• **Instructions for the task**
In the sewing review below, how much length was cut from the upper sleeve in the first version of the Toaster Sweater #1?

• **Passage to read**
Surely this has happened to you: you delve into a pattern that everyone is sewing and find that it’s just okay for you. So it has been with the Toaster Sweater #1.
As I tackle my #2017MakeNine, the top of my list is Sew House Seven’s Toaster Sweater #1. I’ve been really looking forward to this pattern!
This pattern seems to be the pattern of the year from all of the veritable love fest it’s been garnering. It has a lot of things going for it: a unique neckline, an easy style for cold weather, just a few pattern pieces and excellent directions that make this pattern a joy for a beginning sewist, paired with a current style. Check out these other boxy cropped sweaters from RTW:
The Toaster Sweater #1 absolutely keeps with these current sweaters.
That being said, I have to be honest. It turns out I’m not a fan of boxy, cropped sweaters. I hate saying bad things about someone else’s pattern that they’ve obviously invested hard work into. Still, there are times when you just end up with styles that you don’t like or simply don’t work for your body. Let me state clearly that the pattern itself is absolutely fine, it’s just not for me. I’m filing this is in my “recommended with modifications” category on Patternreview.
Peggy had warned me when we were talking about the prizes for the Day and Night Dress Challenge that the Toaster Sweater #1 and particularly the TS #2 are both drafted to stand away from the body. I had originally thought that this would make a really cute sweater dress from a nice chunky jacquard knit. Her thought was, yes, but you’d have to work to bring in the sides considerably. She was absolutely right.
My only experience with Sew House Seven patterns was this Mississippi Ave dress.
I had definite fitting issues with this pattern even though I really love my final dress. To be fair, I almost always have issues with sleeveless styles. I’m a shorty, and I’m specifically short between my shoulder and the bottom of the armscye. It’s why I tend to sew from Burda and Ottobre which are drafted with higher armholes to begin with. The side-flashing problem is what drove me away from RTW for good.
Grading down: what I should have done
The fitting chart states that I should in theory be within the size range on the low end. I should have read the finished measurements more closely. With a full bust measurement of 31.5″, I just don’t want to wear a knit top that measures 37″ at the bust. Everything is just too wide. I know lots of people love loose styles, and I am not one of them. Loose fabric hanging off me is really uncomfortable.
I should have done what I eventually did at the outset; I compared the pattern to Jalie 3245 and basically turned it into Jalie 3245 with a bottom band, long sleeves, and sleeve cuffs, and the neckline.
Attempt #1: Green sweatshirt refashion
In my first iteration of the Toaster Sweater #1, I cut it pretty much as is. I did adjust the length of the sleeve which I knew would be far too long on me. 2.5″ chopped off from the upper sleeve, it’s close to where I want it. If I lift my arms, the sleeves do pop up a little, exposing my wrist. I added 1/2″ back to the sleeve length in my second version.
I cut the top from a very heavy green sweatshirt. The ribbing is cut from a rib knit sweater. Dealing with limited yardage, I shortened the band by 1″ and used a hem facing to make up what I was missing. I really thought that 1″ was an appropriate length adjustment for my height to get that cropped look. The two layers of the hem band are quilted with a diamond pattern for some interest on an otherwise plain top.

(Chart understanding data)
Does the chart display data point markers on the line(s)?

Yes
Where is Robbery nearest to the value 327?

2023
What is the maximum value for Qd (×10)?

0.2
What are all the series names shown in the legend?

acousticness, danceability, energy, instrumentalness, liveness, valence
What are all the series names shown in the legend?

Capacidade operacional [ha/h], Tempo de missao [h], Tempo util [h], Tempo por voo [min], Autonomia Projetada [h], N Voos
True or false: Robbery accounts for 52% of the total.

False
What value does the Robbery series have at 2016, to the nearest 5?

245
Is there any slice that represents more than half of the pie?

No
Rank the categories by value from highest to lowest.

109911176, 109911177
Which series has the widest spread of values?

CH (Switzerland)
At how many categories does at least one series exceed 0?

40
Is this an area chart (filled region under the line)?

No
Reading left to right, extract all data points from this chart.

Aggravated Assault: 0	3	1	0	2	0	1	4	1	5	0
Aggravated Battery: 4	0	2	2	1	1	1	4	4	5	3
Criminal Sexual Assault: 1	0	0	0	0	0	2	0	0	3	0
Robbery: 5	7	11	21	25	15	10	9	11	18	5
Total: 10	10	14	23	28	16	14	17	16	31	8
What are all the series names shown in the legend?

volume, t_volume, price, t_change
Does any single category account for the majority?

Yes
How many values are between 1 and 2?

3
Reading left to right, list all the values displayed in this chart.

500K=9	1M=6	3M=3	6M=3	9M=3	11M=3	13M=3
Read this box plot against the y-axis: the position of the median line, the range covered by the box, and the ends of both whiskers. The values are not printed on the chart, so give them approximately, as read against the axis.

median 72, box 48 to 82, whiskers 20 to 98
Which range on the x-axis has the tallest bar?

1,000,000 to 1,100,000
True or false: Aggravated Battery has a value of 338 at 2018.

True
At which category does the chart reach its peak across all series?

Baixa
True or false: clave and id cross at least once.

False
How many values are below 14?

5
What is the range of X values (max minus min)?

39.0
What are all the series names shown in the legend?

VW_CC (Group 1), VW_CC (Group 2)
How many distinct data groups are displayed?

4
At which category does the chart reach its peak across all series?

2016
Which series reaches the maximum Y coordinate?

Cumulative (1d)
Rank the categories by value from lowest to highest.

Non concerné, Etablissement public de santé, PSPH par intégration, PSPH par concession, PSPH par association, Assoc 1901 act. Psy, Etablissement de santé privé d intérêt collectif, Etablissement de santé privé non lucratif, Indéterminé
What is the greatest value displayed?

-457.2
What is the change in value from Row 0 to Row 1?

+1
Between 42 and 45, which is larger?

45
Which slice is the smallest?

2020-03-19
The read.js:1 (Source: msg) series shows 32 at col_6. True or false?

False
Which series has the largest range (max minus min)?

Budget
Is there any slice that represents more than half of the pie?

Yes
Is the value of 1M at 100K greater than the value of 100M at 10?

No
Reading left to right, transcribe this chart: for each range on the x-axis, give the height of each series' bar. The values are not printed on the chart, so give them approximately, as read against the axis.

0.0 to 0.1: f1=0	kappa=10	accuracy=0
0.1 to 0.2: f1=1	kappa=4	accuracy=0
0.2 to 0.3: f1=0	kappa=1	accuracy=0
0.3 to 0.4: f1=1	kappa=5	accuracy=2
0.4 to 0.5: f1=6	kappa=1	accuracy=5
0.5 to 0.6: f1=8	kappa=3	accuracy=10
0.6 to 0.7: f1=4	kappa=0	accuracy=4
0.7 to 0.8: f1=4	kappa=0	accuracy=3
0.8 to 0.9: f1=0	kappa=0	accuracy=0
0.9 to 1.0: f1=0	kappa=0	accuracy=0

• **Exercise result**
2.5″ was cut from the upper sleeve.